Following the qualitative approach, the data collection stage included mainly gathering a
‘comparable corpus’ which contained ‘text media material’ of Aljazeera and the BBC
news reports in electronic form. The compilation of these reports was carried out by
depending on the ‘text document collection’ technique, and adopting ‘purposive’ or ‘nonrandom’ sampling procedures with a pre-determined set of criteria which incorporated
three main areas: genre, outlets and outputs. The genre had to be that of the news, the
outlets needed to be those of Aljazeera and the BBC, and the output had to tackle
Turkey’s accession talks with the EU held between 2002 and 2005.

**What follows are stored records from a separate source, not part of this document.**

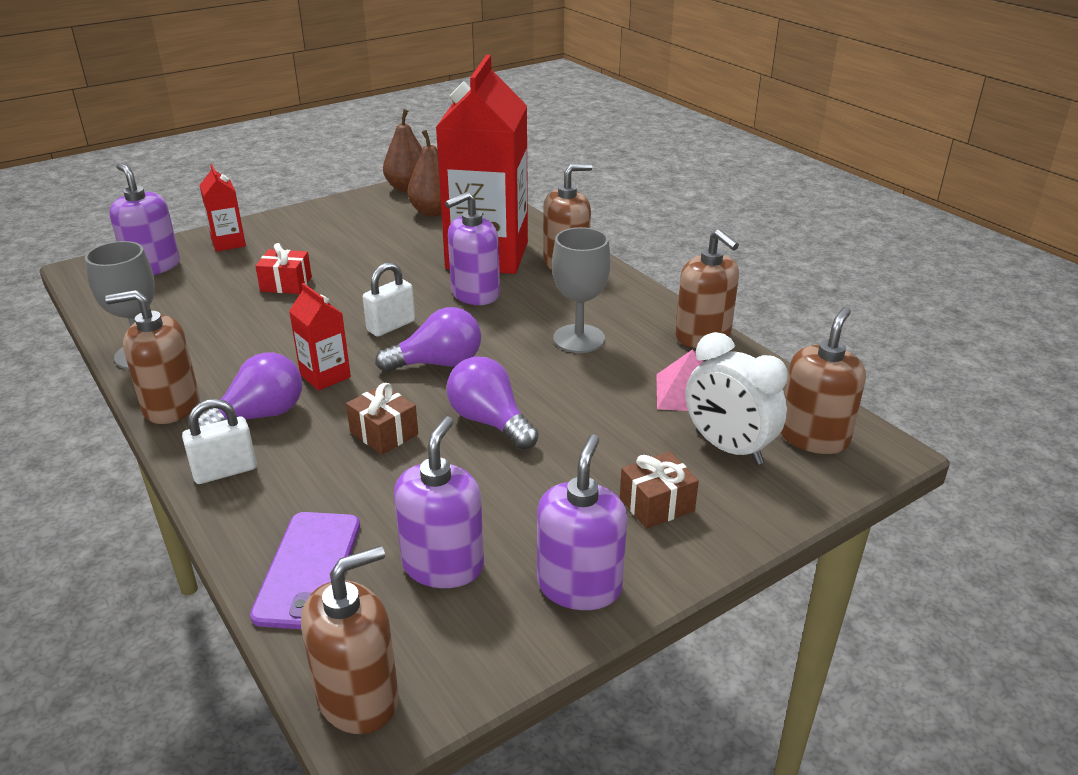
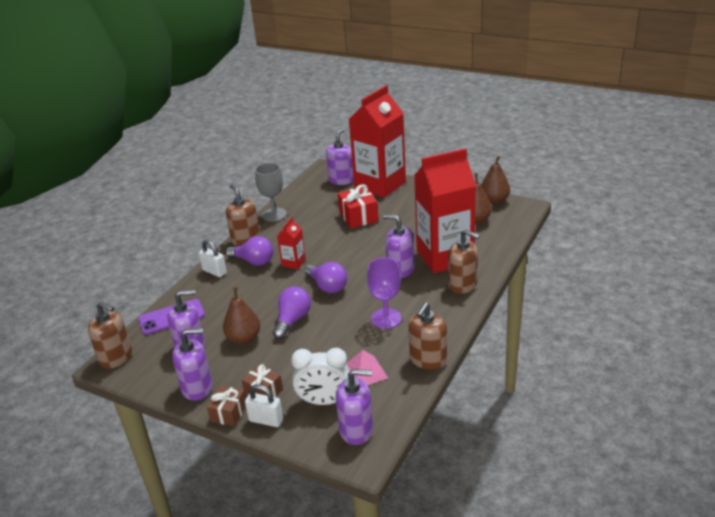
camera: 65 degrees right, 0 degrees up
red carton [200,164,246,252] -> red carton [348,85,406,198], size x2.36
red gift [255,243,312,294] -> red gift [338,184,379,228], size x1.53
brown gift [346,383,418,455] -> brown gift moved to [207,386,246,426]
white padlock [363,262,415,337] -> white padlock moved to [245,384,283,427]
grey goblet [552,227,611,353] -> purple goblet [367,258,402,329]
white clock [686,332,788,465] -> white clock turned 105 degrees counterclockwise [291,348,350,405]
brown soap dispenser [781,307,866,454] -> purple soap dispenser [336,369,373,445]
none -> brown pear [223,287,260,345]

As for the data analysis stage, an initial procedure of setting the categories of genre,
discourse and ideology was undertaken, and a textually-oriented discourse analysis
method inspired by the insights of the CDA was applied for investigating the construction
and translation of communicative representations in the corpus data by studying a
plurality of ‘analytic objects’ which encompassed lexical/semantic as well as
grammatical/syntactic structures.
In fact, the methodological framework considered in this chapter was intended to be
incorporated with the theoretical and analytical studies carried out in the project
concerned: the methods and approaches were developed in accordance with the concepts
and theories discussed in Chapters 2 and 3 to be operationalized in Chapter 5 for the
investigation of communicative structures in Aljazeera and the BBC news reports.